When I was in my first job as an apprentice in northern England, my executive chef saw me tip a crate of lettuce into a big sink and start swishing them around to wash off the sand. He watched for a while with a pained expression on his face and then explained that lettuce must be ‘handled with care, Respect and in a gentle fashion, like ladies’ breasts’. I was 16 and never forgot the lesson.
What was the hardest part about writing the book?
Essentially it was the research, but more particularly, the research into my father’s life. I had judged him harshly as a child as he had been unemployed for a long time after the war, where he had been stationed with the RAF in Malta. I didn’t realise just how bad the war had been for him, and how much he was suffering. He no doubt suffered from post-traumatic stress disorder and it affected him for the rest of his life.
What is the message you’d like people to take from the book?
Enjoy the fun parts. If there is anything you can learn, grasp it. And please don’t judge me too harshly.
What were some of your career highlights in the book?
My career spanned 40 years with Southern Sun and Tsogo Sun and took me from Port Elizabeth to Fourways, and many other places in between. My highlight was when I was taken onto the board as Director of Food & Beverage. I had never dreamed that I would sit in the same boardroom as eminent people such as Meyer Kahn. There are many other highlights, including attending the Nederburg Wine Auctions – in my time I was involved in 21 auctions.
I saw Southern Sun and Tsogo Sun grow from about eight or nine hotels to the magnificent leading hospitality group that it is today. Over the years I worked with various MDs, including Sol Kerzner, Peter Bacon, Bruno Corte, Ron Stringfellow and Jabu Mabuza. It was a great privilege for me.
Who were some of the big names you met during your career?
A host of international superstars have stayed in our hotels, and some of those I was delighted to meet were Whoopi Goldberg, Ben Kingsley, Pavarotti, Muhammad Ali, Diana Ross, Lovelace Watkins, Cliff Richard, and many more.

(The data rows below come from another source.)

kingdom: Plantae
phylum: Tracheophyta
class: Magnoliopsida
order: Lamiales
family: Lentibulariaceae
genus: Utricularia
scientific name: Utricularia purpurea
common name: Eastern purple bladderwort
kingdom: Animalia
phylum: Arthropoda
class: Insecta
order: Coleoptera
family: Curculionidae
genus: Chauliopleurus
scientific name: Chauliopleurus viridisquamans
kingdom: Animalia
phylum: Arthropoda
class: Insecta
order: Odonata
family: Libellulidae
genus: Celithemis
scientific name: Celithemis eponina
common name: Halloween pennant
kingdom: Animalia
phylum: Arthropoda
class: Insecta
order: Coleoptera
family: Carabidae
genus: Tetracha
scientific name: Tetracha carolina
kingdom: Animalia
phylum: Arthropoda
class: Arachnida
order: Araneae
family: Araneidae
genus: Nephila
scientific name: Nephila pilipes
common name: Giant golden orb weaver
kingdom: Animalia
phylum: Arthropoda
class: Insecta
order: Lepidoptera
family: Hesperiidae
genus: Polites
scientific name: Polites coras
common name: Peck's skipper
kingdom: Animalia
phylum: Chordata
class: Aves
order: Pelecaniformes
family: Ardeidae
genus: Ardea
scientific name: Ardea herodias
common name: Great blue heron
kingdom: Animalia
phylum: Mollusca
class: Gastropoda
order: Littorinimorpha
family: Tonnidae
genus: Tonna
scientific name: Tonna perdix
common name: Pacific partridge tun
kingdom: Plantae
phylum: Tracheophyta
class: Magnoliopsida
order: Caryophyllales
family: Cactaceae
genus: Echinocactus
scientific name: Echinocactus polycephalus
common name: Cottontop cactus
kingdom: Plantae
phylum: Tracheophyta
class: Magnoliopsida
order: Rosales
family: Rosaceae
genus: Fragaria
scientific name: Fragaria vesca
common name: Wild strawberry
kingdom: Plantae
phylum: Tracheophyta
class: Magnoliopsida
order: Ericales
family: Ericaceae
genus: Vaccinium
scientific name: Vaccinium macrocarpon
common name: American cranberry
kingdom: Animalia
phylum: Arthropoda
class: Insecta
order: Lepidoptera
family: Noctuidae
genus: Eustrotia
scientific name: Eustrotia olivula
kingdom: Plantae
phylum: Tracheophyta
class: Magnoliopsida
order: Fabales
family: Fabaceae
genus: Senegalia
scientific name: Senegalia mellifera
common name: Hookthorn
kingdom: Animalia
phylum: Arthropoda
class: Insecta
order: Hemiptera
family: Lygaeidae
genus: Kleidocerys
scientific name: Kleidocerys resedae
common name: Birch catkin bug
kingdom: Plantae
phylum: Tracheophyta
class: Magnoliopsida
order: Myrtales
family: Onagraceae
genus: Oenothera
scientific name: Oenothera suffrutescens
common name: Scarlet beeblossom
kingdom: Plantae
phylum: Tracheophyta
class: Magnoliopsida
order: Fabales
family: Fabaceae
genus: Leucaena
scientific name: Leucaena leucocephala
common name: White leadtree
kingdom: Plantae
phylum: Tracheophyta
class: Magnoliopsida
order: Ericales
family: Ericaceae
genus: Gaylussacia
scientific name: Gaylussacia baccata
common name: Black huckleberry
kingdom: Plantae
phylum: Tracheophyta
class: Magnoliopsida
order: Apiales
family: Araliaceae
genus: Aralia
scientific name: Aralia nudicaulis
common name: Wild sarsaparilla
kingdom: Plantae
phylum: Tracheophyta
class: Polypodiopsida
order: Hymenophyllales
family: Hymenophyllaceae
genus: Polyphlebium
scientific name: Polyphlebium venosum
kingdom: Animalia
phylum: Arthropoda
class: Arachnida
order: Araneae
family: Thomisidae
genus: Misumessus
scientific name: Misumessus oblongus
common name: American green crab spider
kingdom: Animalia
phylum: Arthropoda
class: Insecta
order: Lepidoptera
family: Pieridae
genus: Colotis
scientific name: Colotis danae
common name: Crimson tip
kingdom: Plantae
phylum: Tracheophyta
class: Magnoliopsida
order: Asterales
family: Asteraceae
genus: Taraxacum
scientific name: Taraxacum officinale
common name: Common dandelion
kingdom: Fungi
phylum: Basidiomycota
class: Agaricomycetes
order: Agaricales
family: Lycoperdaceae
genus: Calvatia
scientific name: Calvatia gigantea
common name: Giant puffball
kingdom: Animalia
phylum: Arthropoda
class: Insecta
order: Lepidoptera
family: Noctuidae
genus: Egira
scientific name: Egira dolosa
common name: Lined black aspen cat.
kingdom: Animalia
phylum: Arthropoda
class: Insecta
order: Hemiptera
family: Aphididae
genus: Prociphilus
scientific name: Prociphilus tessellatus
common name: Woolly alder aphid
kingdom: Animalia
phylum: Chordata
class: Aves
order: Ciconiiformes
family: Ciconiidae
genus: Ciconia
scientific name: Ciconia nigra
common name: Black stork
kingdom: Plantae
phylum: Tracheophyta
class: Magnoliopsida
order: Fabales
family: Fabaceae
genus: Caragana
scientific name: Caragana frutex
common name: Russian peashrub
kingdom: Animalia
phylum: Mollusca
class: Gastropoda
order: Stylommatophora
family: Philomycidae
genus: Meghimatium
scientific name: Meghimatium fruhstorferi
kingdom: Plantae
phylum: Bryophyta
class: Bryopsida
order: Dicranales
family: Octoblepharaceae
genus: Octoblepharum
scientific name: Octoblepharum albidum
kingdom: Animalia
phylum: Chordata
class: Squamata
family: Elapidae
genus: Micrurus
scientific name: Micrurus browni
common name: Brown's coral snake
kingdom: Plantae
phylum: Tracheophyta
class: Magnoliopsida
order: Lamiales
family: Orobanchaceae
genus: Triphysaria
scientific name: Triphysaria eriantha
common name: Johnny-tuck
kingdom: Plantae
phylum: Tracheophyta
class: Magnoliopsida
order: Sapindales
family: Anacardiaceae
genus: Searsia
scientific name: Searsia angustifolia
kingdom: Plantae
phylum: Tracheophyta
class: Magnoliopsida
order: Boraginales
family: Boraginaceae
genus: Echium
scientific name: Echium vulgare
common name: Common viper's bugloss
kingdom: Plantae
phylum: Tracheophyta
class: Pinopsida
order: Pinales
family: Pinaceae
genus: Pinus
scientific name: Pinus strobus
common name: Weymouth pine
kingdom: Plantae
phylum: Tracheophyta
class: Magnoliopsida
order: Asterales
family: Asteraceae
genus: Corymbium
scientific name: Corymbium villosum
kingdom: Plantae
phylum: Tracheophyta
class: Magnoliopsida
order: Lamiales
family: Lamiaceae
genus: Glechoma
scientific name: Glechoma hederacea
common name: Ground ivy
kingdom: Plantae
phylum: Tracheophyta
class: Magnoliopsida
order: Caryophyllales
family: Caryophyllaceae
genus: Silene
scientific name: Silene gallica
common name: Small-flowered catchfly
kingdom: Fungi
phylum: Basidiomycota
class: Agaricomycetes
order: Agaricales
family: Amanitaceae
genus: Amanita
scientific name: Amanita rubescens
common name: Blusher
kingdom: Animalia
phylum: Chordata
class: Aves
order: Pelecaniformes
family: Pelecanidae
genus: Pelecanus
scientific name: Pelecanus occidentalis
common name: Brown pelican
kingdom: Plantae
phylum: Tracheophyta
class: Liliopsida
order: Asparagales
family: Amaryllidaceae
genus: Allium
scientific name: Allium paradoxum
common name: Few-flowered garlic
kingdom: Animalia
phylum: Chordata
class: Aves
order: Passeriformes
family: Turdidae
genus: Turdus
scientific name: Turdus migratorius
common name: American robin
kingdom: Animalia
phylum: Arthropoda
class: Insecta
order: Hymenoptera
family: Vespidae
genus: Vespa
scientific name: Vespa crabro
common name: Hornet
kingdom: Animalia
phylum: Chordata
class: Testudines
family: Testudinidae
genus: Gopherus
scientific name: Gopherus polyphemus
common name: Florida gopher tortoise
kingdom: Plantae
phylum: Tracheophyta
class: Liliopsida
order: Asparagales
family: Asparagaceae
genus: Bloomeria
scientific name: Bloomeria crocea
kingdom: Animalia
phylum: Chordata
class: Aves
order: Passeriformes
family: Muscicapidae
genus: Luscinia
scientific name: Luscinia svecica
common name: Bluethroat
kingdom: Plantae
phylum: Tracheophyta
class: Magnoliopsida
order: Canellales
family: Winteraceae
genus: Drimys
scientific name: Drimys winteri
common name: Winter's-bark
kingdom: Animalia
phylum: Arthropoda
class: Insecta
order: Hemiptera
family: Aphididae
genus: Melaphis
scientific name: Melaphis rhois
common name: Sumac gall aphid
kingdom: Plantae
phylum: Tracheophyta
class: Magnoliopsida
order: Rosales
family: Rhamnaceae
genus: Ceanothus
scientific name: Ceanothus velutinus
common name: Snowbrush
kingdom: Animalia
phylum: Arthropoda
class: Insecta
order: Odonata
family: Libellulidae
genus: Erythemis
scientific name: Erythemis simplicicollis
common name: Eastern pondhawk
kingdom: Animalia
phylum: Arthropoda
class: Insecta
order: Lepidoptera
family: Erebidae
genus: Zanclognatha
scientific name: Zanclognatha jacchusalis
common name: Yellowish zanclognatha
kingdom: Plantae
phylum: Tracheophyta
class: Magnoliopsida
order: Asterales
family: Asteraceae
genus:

What was the main strength of the Tsogo Sun culinary team, in your opinion?
It was – and I believe it still is – innovation. Over the years many brand new concepts were introduced in different hotels that are still regarded as iconic in their day. Also, the team focused on attention to detail and quality. In those days, as today, our hotels were known as a place to go for a great meal.
What story in the book will move readers?
The hijacking and shooting that left me paralysed was an extremely difficult time for many people – my immediate family particularly, but also my extended family in the UK, and my team at head office, who went through an extremely stressful time, coping with the workload as well as the reality of the shooting.
When I returned to South Africa after treatment in a UK hospital, my family in Britain couldn’t believe I was coming back here. But Tsogo Sun knew I would come back – and that I would return to work. I may not be South African but I feel South African; I have two South African children. My ties to the country, to Tsogo Sun and the SA Chefs Association, were too strong to break.
Do you have a last thought for our readers?
The words on the back cover of the book express what I feel perfectly.
“To those who raised me, you’re forever in my heart
To those who taught me, I’m truly grateful
To those who mentored me, you opened the door
To those who love me, I feel blessed
To those who made me laugh, you enriched my life
To those I annoyed, find time to forgive me.”